Anyway here's my question: I have moved into a smaller community in which the only potential for instruction in this art (other than books or DVDs) comes from the International Taoist Tai Chi association.  I have heard a few things around the internet and other places which suggest this organization is everything from non-martial to 'weak' to 'new agey' in tradition. I knew a fellow back in the city who practiced with them and he described it as a 'soft' style - as in not a system in which one would learn self defense. 

 So being a newcomer to this area of the martial arts I thought I would ask those here who know about Tai Chi what they think of this organization. 

Is it worth it to take the chance at learning from these guys and possibly picking up bad habits - if that is a term I can use - or would I be better to hold off?

Thanks for your consideration

Jack


----------



## seasoned (Feb 5, 2014)

You would fair better if you would ask a more generic question rather then pin pointing a certain club or organization. Nothing official here Jack just a suggestion on my part.


----------



## colemcm (Feb 5, 2014)

Looking at their website, they specifically state that they do not teach Tai Chi as a martial art.

Where are you located? Maybe someone on here is aware of an instructor that is near you.


----------



## Coyotetracks (Feb 6, 2014)

Yeah I should have been more specific.

Just a rank beginner here, trying not to go down a dead end trail ;-)


----------



## seasoned (Feb 6, 2014)

colemcm said:


> Looking at their website, they specifically state that they do not teach Tai Chi as a martial art.
> 
> *Where are you located?* Maybe someone on here is aware of an instructor that is near you.



Here


----------



## Coyotetracks (Feb 6, 2014)

Hey, Colemcm

I'm in Squamish, British Columbia, a community of about 20,000  about 80km northwest of Vancouver, BC.
Interestingly enough I moved away from the big city (Vancouver) to get some peace and quiet, yet now that I have
the breathing space and more free time I find a lack of practitioners in the art I now find myself drawn to ;-)
I find it rather ironic that I was too overloaded and busy while living in Vancouver - and as Vancouver has a huge Chinese
culture there are no doubt lots of teachers ;-)
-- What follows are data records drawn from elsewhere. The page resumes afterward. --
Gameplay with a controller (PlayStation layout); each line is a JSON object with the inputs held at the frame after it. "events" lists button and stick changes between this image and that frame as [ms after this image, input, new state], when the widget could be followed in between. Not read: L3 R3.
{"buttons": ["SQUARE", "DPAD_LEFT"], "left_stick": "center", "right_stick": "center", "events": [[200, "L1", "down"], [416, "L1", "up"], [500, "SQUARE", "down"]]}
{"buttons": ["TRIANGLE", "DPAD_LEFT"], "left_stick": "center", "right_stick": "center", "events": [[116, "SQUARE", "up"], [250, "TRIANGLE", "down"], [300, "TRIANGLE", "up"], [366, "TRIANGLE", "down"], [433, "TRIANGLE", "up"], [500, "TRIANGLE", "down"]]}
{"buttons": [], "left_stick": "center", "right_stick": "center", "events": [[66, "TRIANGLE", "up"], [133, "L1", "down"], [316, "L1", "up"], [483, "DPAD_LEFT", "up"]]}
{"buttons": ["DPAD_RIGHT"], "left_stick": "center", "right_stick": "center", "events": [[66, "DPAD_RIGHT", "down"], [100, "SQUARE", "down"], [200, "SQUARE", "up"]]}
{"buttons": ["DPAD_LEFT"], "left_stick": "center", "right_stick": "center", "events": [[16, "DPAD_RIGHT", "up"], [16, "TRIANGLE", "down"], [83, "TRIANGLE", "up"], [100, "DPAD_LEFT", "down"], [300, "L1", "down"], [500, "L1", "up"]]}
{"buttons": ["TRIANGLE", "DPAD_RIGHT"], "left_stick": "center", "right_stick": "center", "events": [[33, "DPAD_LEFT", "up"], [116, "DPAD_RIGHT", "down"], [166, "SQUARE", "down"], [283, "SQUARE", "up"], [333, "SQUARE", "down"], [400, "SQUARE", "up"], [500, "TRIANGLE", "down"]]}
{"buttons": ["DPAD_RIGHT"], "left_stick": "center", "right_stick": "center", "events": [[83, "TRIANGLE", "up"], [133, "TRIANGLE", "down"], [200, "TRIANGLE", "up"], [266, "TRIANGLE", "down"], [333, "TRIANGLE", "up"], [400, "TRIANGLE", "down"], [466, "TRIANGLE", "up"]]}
Funny how life and destiny work that way :wink:


----------



## TaiChiTJ (Feb 6, 2014)

I would consider the following teacher; he as a variety of teaching modalities: 

http://www.taichicanada.com/


----------



## Xue Sheng (Feb 6, 2014)

Coyotetracks said:


> Hey, Colemcm
> 
> I'm in Squamish, British Columbia, a community of about 20,000  about 80km northwest of Vancouver, BC.
> Interestingly enough I moved away from the big city (Vancouver) to get some peace and quiet, yet now that I have
> ...



Ironically the Closest I can get to where you are in BC is Vancouver, there are a few taiji schools there. A couple disciples of Eddie Wu are there and Liang Shouyu has a school there are well


----------



## colemcm (Feb 7, 2014)

Fu Zhen Sung's grandson, Fu Sheng lung (aka Victor Fu) also teaches in Vancouver. The Fu family's more famous for its Ba Gua Zhang, but the do have their own style of Tai Chi that Fu Zhen Sung developed from the Chen and Yang styles.

80 km isn't that far a drive, unless it's all on rural roads. You might have to make trips if you want to learn from a qualified teacher.


----------



## blindsage (Feb 7, 2014)

Here's another option.
http://www.meetup.com/Vancouver-Practical-Internal-Martial-Arts-practice-meetup/members/110122362/

I know of John Camp and by all accounts he is an excellent teacher and practitioner.

Here is an older list of instructors from our Yang method in Vancouver.  I do not know any of them, or how to get ahold of them, but the system absolutely includes the martial components.  Though, I can't speak for how any particular teacher chooses to teach the system.  I know this list doesn't help much, but it gives you some names you can keep an eye out for at least.

http://www.dotaichi.com/instructors.htm


----------



## Coyotetracks (Feb 8, 2014)

I agree. And indeed thanks for the pointers on the teachers too.  I will most definitely be looking into this.


----------